__Problem statement__
Find and copy each line below that contains the string "GZipMiddleware". Matching is case-sensitive.

__Entries provided__
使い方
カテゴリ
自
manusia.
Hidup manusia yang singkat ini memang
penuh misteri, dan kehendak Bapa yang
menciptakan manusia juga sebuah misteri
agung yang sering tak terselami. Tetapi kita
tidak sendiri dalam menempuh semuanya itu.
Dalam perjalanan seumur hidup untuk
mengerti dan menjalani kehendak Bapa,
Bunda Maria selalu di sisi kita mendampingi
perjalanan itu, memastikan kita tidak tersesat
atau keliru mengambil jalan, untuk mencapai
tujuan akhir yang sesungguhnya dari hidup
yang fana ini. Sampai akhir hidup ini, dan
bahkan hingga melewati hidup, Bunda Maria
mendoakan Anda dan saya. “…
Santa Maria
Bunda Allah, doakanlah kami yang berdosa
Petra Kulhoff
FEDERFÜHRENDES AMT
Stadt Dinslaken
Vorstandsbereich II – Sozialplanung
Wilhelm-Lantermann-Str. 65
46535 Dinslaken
---
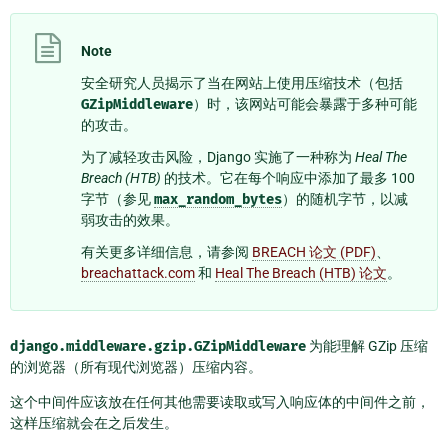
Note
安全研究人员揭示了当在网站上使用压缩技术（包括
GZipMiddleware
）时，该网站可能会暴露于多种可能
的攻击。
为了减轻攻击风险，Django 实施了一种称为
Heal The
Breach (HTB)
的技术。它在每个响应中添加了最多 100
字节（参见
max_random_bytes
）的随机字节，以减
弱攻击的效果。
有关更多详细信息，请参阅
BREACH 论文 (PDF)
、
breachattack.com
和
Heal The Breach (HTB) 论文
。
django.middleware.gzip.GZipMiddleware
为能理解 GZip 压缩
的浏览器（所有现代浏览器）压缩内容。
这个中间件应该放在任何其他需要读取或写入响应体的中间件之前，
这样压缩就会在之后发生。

__Exercise output__
GZipMiddleware
django.middleware.gzip.GZipMiddleware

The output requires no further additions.